▼
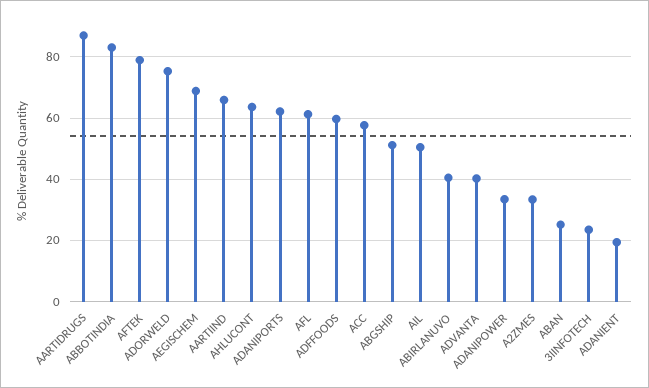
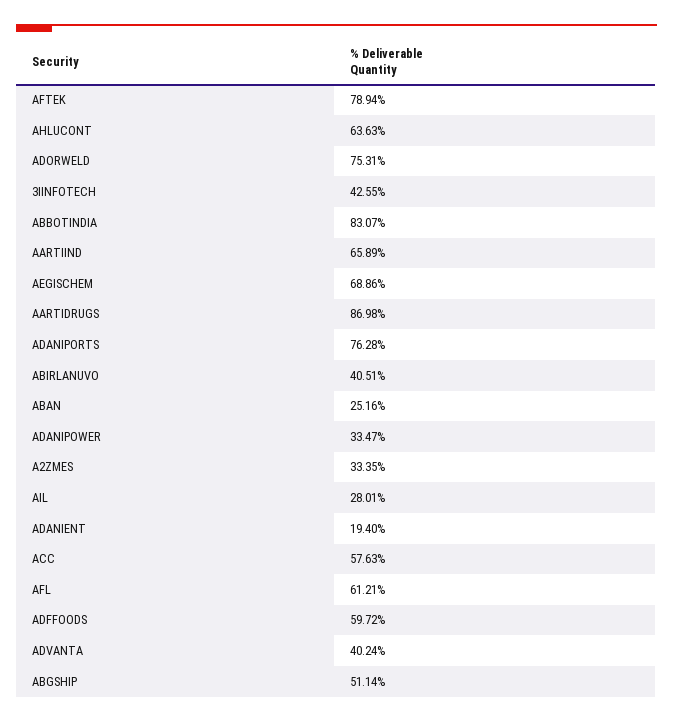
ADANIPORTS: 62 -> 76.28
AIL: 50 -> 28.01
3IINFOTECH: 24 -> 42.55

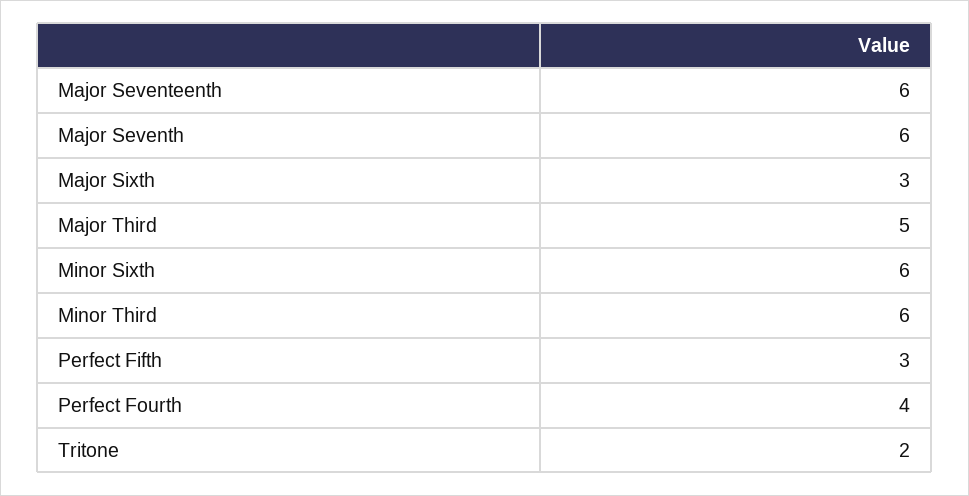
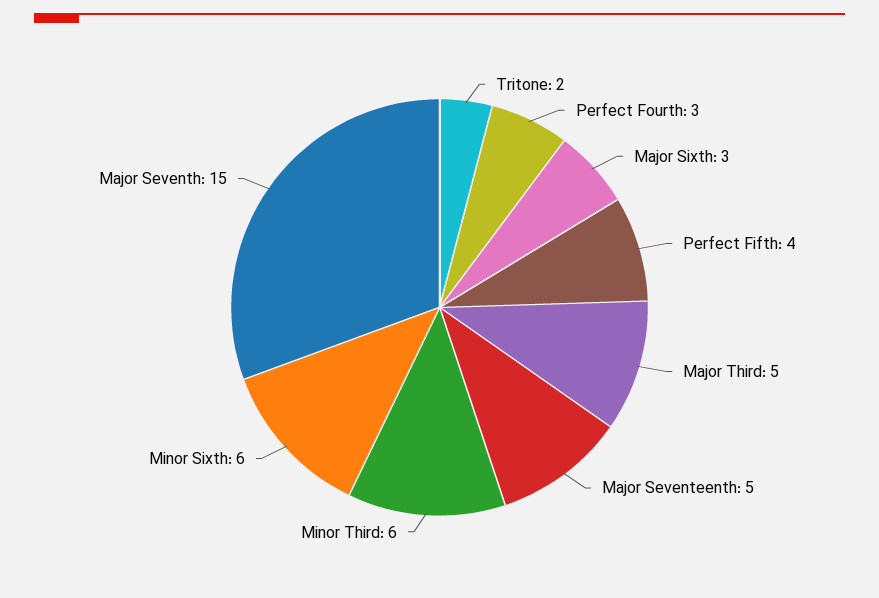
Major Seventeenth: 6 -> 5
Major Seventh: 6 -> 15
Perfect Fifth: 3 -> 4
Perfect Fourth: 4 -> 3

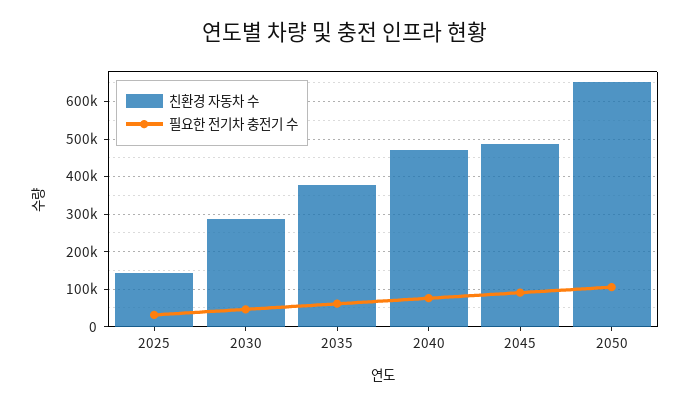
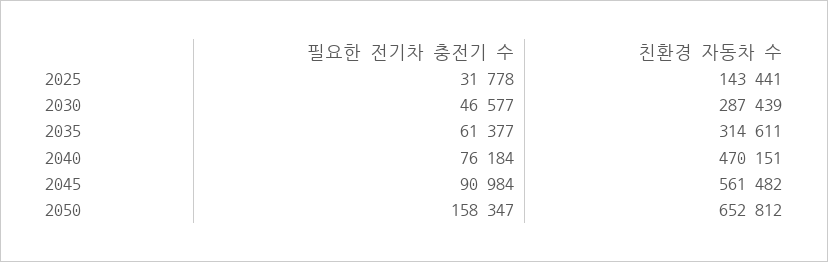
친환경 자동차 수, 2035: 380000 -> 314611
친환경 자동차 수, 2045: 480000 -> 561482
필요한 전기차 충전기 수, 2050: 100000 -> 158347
▲
Task details :: Excluding the pictures, reproduce every entry exactly as given.

Solution for this exercise ::
ADANIPORTS: 62 -> 76.28
AIL: 50 -> 28.01
3IINFOTECH: 24 -> 42.55

Major Seventeenth: 6 -> 5
Major Seventh: 6 -> 15
Perfect Fifth: 3 -> 4
Perfect Fourth: 4 -> 3

친환경 자동차 수, 2035: 380000 -> 314611
친환경 자동차 수, 2045: 480000 -> 561482
필요한 전기차 충전기 수, 2050: 100000 -> 158347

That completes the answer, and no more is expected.